Dogs, as well as people, have a sense of taste. With the help of taste buds, they receive what they are eating or drinking. Dogs in terms of taste also have their own individual tastes.
It is true that they feel and perceive flavours in a slightly different way than we do, but their receptors also oscillate around receiving salty, sweet, bitter and sour. So why do dogs love the taste of meat and animal fat?
This is due to the specificity of the functioning of their sense of taste. To better understand the needs of your four-legged friend and better understand his taste preferences, it is worth familiarizing yourself with the characteristics of his body.
Our dogs, like us, receive flavours through taste buds. They are located mainly on the tongue of the quadrupeds but also on the palate and the back of the mouth.
Dogs taste sweet, salty, sour and bitter. They especially like the sweet taste, which they provide with the help of fruit. They are for them a particularly liked supplement to the meat diet, which focuses rather on salty flavours.
Dogs do not attach special importance to the taste of food. For them, a meal is acceptable or not. A small number of taste buds (dogs have about 1.7 thousand of them, while almost 9 thousand,) make them unable to fully enjoy the taste of food.
From here, we can often see that while eating, dogs swallow their food quite quickly and greedily. The dog’s sense of taste plays a secondary role.
On the other hand, the pooches don’t like the sour and bitter taste. What it comes from?
This is the natural, instinctive behaviour of a pet’s body. Most poisonous substances found in the environment are characterized by a sour-bitter aftertaste. That is why pooches avoid strong and sour or bitter flavours.
This fact is often used in the production of substances or objects that are ultimate to be avoided by pooches. This is often the case with upholstery furniture or other everyday products that could be of interest to our pet.
Hence, this principle works just the opposite for products with a sweet taste, which is found in various types of food. The dog will not hesitate, lying down in easy access to chocolate or other types of sweets.
Remember that for dogs they are even banned products, so do not leave them in a visible place under any circumstances.
It is worth knowing that our dogs have receptors that are sensitive to the taste of water. Consequently, drinking water not only quenches their thirst but is also pleasant for their taste buds.
The correlation between the smell and taste of a dish is of great importance to people. If the food has an aroma that does not quite suit us, it is almost certain that its taste will also not suit our culinary tastes.
The situation is quite the opposite for our four-legged friends. For dogs, the intense, strongly expressive food smell encourages their taste buds.
The relationship between smell and taste of the dish is not an important guideline for them. The smell of food that is not the most pleasant will not make the dog give up the dish.

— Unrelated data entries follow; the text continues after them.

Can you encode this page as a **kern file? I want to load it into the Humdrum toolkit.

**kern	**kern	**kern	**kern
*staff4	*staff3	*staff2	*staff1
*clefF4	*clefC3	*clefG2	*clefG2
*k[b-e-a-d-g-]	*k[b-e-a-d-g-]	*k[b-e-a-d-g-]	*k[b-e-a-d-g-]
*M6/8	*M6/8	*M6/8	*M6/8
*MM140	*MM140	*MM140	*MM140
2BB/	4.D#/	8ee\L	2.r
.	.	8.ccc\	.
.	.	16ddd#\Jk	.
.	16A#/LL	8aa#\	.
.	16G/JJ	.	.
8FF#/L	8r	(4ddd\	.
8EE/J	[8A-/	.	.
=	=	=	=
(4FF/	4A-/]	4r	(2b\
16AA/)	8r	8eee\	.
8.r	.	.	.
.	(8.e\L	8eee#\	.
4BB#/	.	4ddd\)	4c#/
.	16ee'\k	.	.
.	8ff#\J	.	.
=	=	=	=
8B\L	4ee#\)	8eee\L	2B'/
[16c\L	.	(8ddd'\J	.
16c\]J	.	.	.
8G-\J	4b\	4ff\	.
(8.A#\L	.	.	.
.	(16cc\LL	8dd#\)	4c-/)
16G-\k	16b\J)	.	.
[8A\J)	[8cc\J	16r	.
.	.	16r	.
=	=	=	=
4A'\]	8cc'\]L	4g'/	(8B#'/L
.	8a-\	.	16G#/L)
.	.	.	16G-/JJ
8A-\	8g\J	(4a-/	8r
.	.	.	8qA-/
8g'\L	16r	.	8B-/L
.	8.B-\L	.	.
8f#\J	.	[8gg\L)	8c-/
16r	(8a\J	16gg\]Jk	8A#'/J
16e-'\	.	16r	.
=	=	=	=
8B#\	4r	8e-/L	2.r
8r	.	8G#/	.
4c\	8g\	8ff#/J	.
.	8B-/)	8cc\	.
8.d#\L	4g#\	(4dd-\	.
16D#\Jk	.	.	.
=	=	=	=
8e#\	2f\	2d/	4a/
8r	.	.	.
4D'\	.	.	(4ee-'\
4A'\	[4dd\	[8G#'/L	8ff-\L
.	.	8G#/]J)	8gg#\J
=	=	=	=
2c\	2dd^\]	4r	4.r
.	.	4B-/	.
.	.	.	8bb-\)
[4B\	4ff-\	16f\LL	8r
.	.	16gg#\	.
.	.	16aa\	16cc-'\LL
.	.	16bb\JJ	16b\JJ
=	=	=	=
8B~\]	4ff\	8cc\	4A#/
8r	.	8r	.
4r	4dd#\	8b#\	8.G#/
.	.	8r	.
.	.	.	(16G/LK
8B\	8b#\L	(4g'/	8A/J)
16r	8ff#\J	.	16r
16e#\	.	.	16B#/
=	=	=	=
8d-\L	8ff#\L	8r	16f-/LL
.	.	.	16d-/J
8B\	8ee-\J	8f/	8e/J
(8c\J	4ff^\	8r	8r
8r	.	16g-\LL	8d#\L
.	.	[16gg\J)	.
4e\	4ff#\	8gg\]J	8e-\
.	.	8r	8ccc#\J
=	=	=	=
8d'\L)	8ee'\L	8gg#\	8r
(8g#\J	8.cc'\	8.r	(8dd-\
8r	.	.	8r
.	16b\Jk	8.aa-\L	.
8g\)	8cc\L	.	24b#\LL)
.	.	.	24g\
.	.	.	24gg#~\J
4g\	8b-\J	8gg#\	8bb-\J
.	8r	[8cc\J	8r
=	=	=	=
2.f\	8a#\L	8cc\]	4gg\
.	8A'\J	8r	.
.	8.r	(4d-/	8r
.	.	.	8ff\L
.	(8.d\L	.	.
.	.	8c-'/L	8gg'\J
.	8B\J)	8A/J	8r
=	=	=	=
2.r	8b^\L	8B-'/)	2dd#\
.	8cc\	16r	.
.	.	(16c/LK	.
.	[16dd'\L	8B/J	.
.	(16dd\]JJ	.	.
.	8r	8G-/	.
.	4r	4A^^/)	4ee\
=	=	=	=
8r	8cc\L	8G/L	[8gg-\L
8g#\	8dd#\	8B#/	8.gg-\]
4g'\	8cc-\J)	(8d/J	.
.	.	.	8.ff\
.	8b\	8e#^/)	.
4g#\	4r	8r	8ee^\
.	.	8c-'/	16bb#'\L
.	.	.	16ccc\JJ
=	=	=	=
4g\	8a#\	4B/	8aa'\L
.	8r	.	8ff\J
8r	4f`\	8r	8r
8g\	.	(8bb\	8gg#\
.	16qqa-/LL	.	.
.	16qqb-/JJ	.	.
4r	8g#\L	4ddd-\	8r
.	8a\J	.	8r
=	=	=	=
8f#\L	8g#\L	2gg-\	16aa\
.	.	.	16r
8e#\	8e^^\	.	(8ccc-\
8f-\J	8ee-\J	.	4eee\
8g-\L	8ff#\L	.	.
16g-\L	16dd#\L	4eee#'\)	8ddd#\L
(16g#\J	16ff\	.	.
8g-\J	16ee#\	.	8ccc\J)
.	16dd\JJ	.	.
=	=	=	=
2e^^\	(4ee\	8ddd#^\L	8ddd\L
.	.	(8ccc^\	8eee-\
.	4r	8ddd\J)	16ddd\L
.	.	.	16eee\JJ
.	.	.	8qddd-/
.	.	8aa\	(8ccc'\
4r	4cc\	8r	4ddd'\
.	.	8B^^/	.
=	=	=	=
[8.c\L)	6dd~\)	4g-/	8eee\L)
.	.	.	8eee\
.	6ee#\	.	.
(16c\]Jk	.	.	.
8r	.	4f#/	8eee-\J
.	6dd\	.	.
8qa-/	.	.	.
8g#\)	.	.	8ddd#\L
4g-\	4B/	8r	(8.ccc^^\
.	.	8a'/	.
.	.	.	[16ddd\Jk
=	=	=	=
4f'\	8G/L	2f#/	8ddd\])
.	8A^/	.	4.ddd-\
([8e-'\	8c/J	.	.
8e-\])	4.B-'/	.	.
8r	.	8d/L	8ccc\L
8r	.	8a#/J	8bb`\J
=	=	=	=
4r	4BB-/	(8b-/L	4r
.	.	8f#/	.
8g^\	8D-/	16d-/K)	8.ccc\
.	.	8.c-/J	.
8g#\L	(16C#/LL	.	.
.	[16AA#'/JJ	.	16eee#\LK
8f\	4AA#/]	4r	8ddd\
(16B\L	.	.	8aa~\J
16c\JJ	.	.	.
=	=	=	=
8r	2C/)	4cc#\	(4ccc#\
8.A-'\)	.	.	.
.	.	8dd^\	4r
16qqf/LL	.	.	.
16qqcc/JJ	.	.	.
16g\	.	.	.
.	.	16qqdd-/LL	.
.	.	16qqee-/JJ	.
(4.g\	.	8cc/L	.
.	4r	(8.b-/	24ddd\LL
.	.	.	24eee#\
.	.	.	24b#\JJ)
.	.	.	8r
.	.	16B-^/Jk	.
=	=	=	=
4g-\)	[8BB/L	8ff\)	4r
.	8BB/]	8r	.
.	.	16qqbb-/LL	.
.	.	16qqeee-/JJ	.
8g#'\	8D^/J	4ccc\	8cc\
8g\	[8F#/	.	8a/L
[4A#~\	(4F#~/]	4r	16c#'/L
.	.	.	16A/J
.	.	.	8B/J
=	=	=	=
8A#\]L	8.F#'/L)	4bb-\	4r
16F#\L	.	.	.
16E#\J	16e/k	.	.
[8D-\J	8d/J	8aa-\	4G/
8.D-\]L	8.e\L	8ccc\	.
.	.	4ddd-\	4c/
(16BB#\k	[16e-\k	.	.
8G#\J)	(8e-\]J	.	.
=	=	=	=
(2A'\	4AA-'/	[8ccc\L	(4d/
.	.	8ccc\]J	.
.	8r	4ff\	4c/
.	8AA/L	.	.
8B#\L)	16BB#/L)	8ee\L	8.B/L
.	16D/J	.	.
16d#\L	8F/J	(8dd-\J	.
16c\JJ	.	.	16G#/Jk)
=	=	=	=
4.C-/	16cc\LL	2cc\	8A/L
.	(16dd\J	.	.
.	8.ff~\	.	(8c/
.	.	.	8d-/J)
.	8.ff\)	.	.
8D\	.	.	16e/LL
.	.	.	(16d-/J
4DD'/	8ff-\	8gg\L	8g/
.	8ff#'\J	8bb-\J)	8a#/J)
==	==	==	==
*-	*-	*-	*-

For dogs, the best meal will be warm and slightly moist food. This form best suits their taste buds because it is usually the most aromatic and inviting.
Certainly, you have often noticed how your pet eagerly spoils a bowl of wet food, where he didn’t want to look at the dry food next to it all day. The dog’s sense of taste sees the first option as much more appetizing.
The moment in which the taste preferences develop in a pooch takes place even before his birth. Much depends on the mother’s diet, which directly affects the dog’s later preferences.
Then, even after birth, the puppy shapes his taste tastes by consuming mother’s milk. In the later years of the pooch’s life, some of the flavours he met during his puppy years will be much closer to him, giving him a sense of security and peace.
The taste receptors in dogs are weakened over the years. This is the natural course of things. The regenerative capacity of taste buds is becoming less and less intense. Hence, sensitivity to flavours weakens with age. Hence, we can often see a lack of appetite and a desire to eat of dog seniors. This is due to the natural processes that take place in the pooch’s body.
Lack of appetite is not always associated with a serious illness. If your dog senior is less and less likely to eat his meals, ask the vet for advice. Perhaps additional supplementation will allow you to deal with this problem.
So how should the correct dog menu look like knowing what taste preferences our four-legged dogs have?
First of all, it should be rich in meat and fats including those of animal origin. In addition, remember that pooches also like the sweet taste very much. You can provide them with fruit that is suitable for dogs to eat.
Remember, however, that individual taste preferences for pooches may vary. As we mentioned earlier, a lot depends on the dog’s early life and what flavours he got to know at the time.
Try to choose such food for your pet so that he can get the maximum joy from food.